## What is expected:
Please extract every line of the entries below that contains the string "iliac", treating uppercase and lowercase as different.

---------- Input data ----------

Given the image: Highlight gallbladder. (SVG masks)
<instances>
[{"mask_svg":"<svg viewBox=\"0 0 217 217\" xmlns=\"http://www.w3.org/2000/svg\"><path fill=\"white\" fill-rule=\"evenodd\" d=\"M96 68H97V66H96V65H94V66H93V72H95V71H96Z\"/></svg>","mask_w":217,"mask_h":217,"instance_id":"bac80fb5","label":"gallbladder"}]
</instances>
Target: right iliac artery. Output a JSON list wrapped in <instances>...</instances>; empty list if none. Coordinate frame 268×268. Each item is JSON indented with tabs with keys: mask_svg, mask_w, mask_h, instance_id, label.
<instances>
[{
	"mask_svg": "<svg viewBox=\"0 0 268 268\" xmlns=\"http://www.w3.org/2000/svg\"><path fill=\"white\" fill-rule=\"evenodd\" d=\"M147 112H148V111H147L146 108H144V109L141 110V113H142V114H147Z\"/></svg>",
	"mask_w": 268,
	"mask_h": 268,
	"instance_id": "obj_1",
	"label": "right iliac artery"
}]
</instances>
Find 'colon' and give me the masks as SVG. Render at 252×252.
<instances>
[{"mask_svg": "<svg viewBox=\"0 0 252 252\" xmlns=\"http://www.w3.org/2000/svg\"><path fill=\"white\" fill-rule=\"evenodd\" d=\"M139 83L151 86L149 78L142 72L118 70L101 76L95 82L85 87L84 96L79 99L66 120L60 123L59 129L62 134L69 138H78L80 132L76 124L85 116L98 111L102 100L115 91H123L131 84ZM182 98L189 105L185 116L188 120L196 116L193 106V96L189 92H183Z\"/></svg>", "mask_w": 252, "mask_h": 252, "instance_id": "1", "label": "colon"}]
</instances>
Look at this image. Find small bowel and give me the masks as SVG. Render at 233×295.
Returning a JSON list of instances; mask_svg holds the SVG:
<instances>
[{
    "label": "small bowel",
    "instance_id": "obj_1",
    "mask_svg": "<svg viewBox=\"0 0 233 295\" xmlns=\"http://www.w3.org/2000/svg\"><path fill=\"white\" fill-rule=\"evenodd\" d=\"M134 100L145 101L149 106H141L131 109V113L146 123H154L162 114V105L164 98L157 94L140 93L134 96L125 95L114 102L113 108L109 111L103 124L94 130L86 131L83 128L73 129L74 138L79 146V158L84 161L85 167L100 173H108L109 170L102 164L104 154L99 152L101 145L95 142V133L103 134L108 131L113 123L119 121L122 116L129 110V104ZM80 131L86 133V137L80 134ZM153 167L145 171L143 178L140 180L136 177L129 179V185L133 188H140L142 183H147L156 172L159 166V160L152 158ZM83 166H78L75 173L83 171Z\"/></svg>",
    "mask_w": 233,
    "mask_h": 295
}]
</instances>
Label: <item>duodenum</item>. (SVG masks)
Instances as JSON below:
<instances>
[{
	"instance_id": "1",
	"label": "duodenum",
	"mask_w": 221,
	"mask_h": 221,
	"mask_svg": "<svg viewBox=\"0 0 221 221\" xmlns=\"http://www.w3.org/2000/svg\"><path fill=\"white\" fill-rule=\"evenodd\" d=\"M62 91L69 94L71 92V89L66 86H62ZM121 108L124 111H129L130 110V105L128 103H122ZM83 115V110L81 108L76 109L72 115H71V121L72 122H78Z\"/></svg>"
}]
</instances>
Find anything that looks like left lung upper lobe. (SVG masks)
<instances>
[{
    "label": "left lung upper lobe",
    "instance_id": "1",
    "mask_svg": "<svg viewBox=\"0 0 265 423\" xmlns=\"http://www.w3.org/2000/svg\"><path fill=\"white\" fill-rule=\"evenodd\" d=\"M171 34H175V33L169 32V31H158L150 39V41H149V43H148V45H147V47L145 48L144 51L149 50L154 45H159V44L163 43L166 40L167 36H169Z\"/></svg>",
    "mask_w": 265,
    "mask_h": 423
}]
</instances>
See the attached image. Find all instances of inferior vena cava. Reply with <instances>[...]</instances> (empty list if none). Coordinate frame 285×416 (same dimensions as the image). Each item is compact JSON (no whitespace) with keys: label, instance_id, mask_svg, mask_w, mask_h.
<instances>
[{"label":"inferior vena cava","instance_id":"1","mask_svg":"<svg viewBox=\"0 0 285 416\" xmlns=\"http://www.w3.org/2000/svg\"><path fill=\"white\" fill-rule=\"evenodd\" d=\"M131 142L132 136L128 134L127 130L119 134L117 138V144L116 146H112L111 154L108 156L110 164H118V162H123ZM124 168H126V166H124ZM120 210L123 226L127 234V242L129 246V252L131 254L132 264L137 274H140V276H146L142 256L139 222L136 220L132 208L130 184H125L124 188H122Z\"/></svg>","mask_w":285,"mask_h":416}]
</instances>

----------

## Result:
Target: right iliac artery. Output a JSON list wrapped in <instances>...</instances>; empty list if none. Coordinate frame 268×268. Each item is JSON indented with tabs with keys: mask_svg, mask_w, mask_h, instance_id, label.
	"label": "right iliac artery"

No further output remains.